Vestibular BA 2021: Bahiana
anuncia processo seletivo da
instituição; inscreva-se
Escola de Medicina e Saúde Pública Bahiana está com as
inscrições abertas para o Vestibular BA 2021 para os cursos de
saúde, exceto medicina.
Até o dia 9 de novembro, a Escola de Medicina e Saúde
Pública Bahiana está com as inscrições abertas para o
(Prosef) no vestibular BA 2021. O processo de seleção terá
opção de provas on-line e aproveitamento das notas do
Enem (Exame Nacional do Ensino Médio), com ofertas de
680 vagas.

----

TASK TO COMPLETE — Every line above that includes the word "Pública" should be listed.

SOLUTION —
Escola de Medicina e Saúde Pública Bahiana está com as
Pública Bahiana está com as inscrições abertas para o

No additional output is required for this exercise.